The company has remained under the Flynn family leadership since Lessing sold a stake of the company to Roy Flynn in 1918. Flynn remained with the company until 1967; his son Connor joined in 1948 after serving in World War II and selling advertising for three years for Wallaces’ Farmer magazine. Under Connor’s leadership, Lessing-Flynn gained many new clients, including Vermeer Manufacturing and Roto-Rooter Inc. Connor Jr. joined the company in 1968 and became president in 1981, and Joe Rosenberg joined in 1974. (Connor Flynn Sr.’s brother, Pete Flynn Sr., started Flynn Wright Inc. in 1984 after working at Lessing-Flynn)
The company survived the Great Depression, two world wars and the dot-com bust that drove many advertising agencies out of business at the turn of the century. The agency’s leaders attribute its enduring success to focusing on existing clients rather than working to get new business, even admitting that they are bad at new business development.
“We’ve never ignored our existing clients,” Rosenberg said. “Always first and foremost the existing clients were most important to us, and we never spent time elsewhere that should have been spent on them. Everything new and different was above and beyond.”
Lessing-Flynn also takes a “copy-contact approach” to working with clients, where an account person functions as the creative lead and copywriter for the client and plays a key role in account planning, rather than funneling everything through a creative director like at most agencies.

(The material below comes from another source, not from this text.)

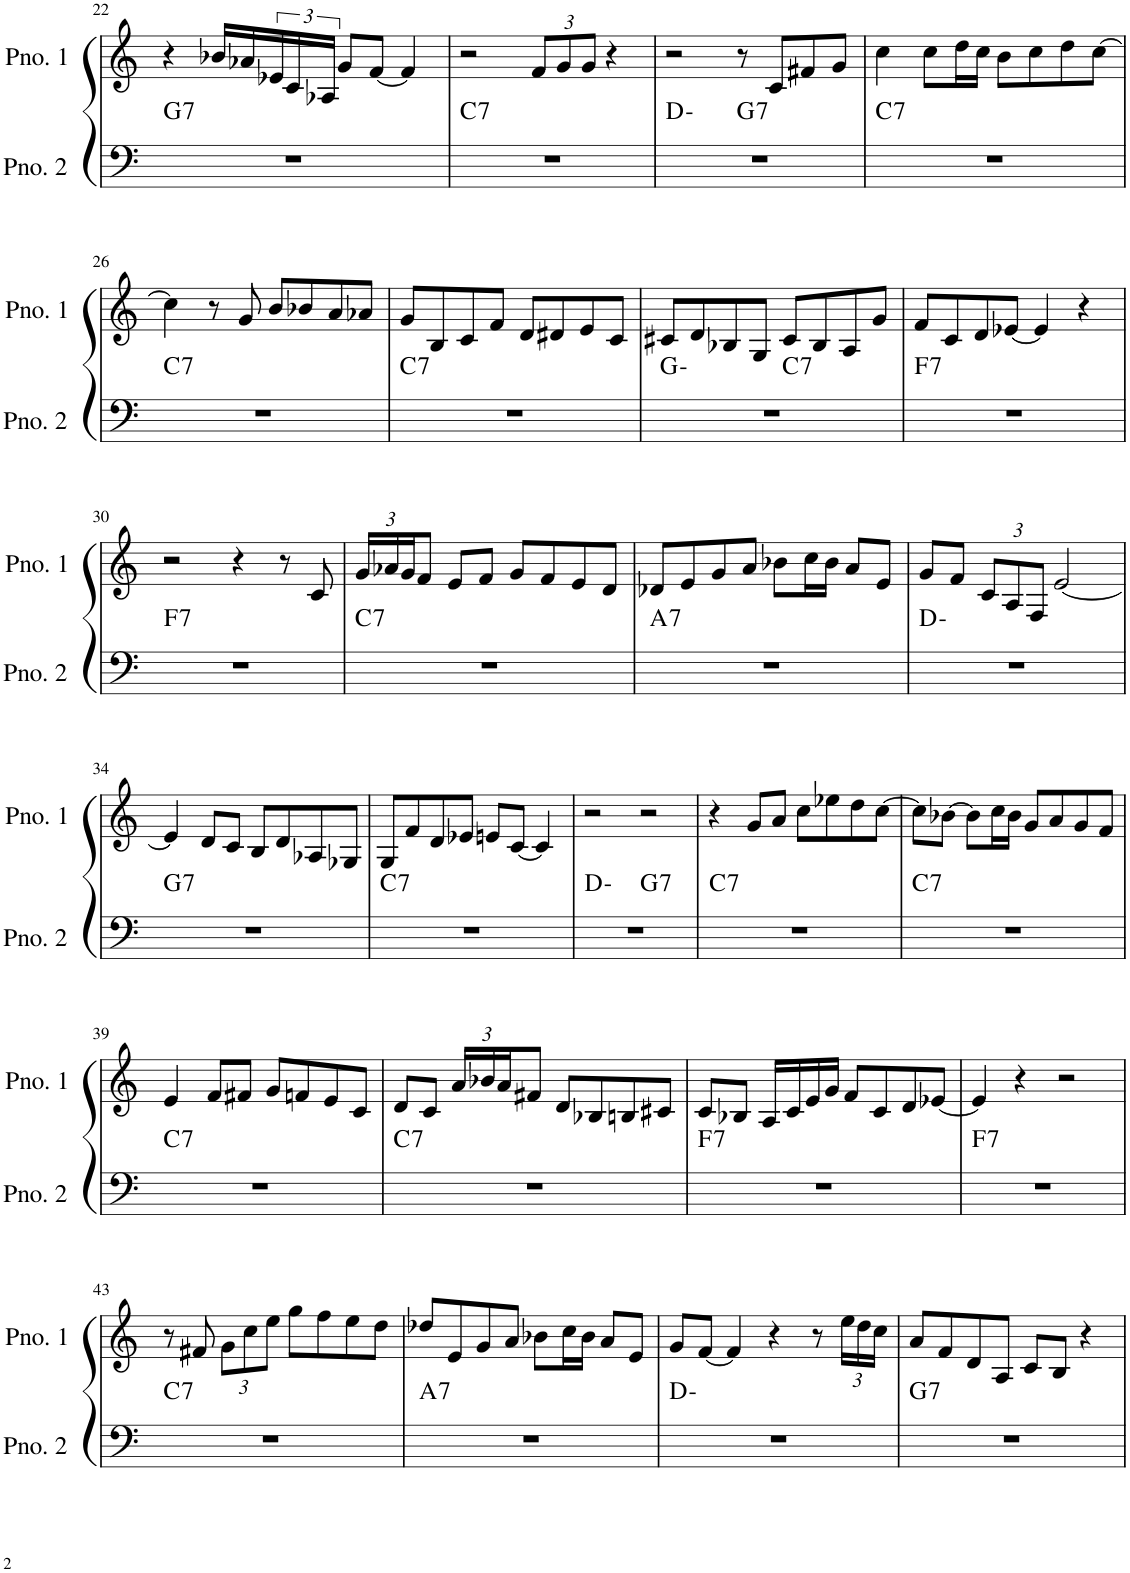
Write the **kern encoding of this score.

At the same time, the agency has not ventured too far outside its areas of expertise. For example, it will help design and write copy for a Web site, but doesn’t handle the programming for it; the leaders claim that strategy saved Lessing-Flynn during the dot-com bust. It also has not gotten heavily involved in social media, an approach that uses podcasts, blogs and social networking sites to advertise.
However, Lessing-Flynn has been a quick adopter of technology. Rosenberg remembers being one of the first agencies with an Apple computer in 1978 and since then, it has adopted Acrobat, Photoshop and other software as it comes out.
“One of my proudest moments,” Connor said, “was in 1970, getting an ad from concept to shipping to the publication in one day. A black-and-white ad. … Now we’re knocking out four-color ads in hours, minutes.”
The company has a small force of about 13 employees who work at its office on Ingersoll Avenue near 31st Street. Most have been with the agency for more than 10 years, even without special benefits that many companies are adding in an effort to retain employees, Rosenberg said.
“I always felt the secret to success in any agency is really running an anarchy,” Connor said, “because you have so many different personalities that you have to satisfy, so why try to satisfy any of them? Just let them sink or swim based on their own ingenuity, creativity and initiative. You find out pretty quickly who’s going to make it or not.”
Though Lessing-Flynn aspires to find new clients in areas including finance and health care, it doesn’t want to grow too quickly. In fact it notes that some of the best advertising ideas, such as the Aflac Inc. duck, come from smaller agencies.
“Getting big is not any assurance that you’re going to be great,” Rosenberg said. “It just means you’re big. You charge more and have more insulation between the people who run the company and the people who do the day-to-day work, and you have 30 people who feel that they better contribute, and they end up ruining things.”